Apprendre au contact de l'eau que l'on possède des branchies est déjà, pour certains, une révélation passablement saisissante.
Se voir ensuite convié par la femme de sa vie à un festin d'anthropophages a de quoi surprendre les plus blasés. Surtout lorsqu'on vient d'être arraché brutalement, comme Esteban, à l'existence paisible d'un homme de science sans pitié qui ne naîtra que dans quatre cents ans.
Mais, quelles épreuves n'affronterait-on, pas pour atteindre le paradis des « Improbables », au terme du fabuleux voyage temporel accompli par les transfuges de Babelia et de Kaltarborog.

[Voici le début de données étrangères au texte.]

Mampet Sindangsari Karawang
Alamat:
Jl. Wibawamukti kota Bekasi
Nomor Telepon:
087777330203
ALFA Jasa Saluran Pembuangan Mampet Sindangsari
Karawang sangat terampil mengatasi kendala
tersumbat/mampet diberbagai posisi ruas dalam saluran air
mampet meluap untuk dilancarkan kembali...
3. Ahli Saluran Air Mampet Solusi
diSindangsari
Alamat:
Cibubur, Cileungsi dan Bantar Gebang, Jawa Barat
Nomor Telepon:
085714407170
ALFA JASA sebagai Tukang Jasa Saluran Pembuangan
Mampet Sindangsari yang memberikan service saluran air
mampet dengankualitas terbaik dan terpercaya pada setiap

Kurt Steiner, alias Kurt Wargnar, alias Kurt Dupont, est l'un des pseudonymes d'André Ruellan, né en 1922, et qui après avoir accompli ses études médicales s'est essentiellement consacré à la littérature d'imagination. Dans le domaine de la science-fiction, il a publié, notamment aus éditions du Fleuve Noir, Menace d'Outre-Mer, Le Disque Rayé, le 32 Juillet. Parmi ses romans fantastiques, en cours de réédition, dans la collection Presses Pocket, on signalera en particulier Je suis un autre, Pour que vive le diable, Fenêtres sur l'obscur.
Critiques
BIEN FAIT
Couverture inspirée de Siudmak-en phase avec le texte. Pour convaincre que la SF française de valeur ne date pas d'après 1968. Une variation sur les thèmes d'illusion temporelle, qui tient bien le coup à coté des Van Vogt ou Asimov publiés en France en 1965. L'intrigue est claire, les horizons suggestifs, les personnages crédibles, les « effets d'histoire » drôles, les « effets de mœurs » exotiques à souhait (cannibalisme rituel) mais justifiés (biologie). De plus, les sentiments sont moins stéréotypés que chez Asimov, tout en étant aussi fous que chez Van Vogt. Et les rôles Homme/Femme moins figés dans les schémas patriarcaux — voire l'évolution de Gélia. Un livre qui reprend la machinerie de Les rois des Etoiles, mais qui lui donne une consistance. Comment ? Par des inventions ponctuelles (les « singes » avec Talky Walky — hommage à Boulle ; la gifle très « Gabin » du « macho » — distanciée) inventions qui se situent dans une conception très « humour noir/rose ». Peut-être aussi par les récurrences du « monde de Steiner » : biologico-cosmiques par exemple — se souvenir de la fin des Océans du ciel, et voir la fin de ce roman-ci. Ces sortes de « clés » renvoient aussi au sens de la « chute », que Steiner partage avec le Wul du Fleuve Noir de l'époque. Chute qui illumine ; à la fois explicative et esthétique : sidérante (si l'on traduit ainsi le « sense of Wonder ») — et à la limite du canular. Peut-être enfin en ce que le récit est l'affabulation de ses propres conditions de genèse. Bel exemple de réussite que cette histoire lisible à des degrés divers, et toujours passionnante. De quoi donner envie de plonger dans le flux du Fleuve Noir, pour en extraire d'autres pépites.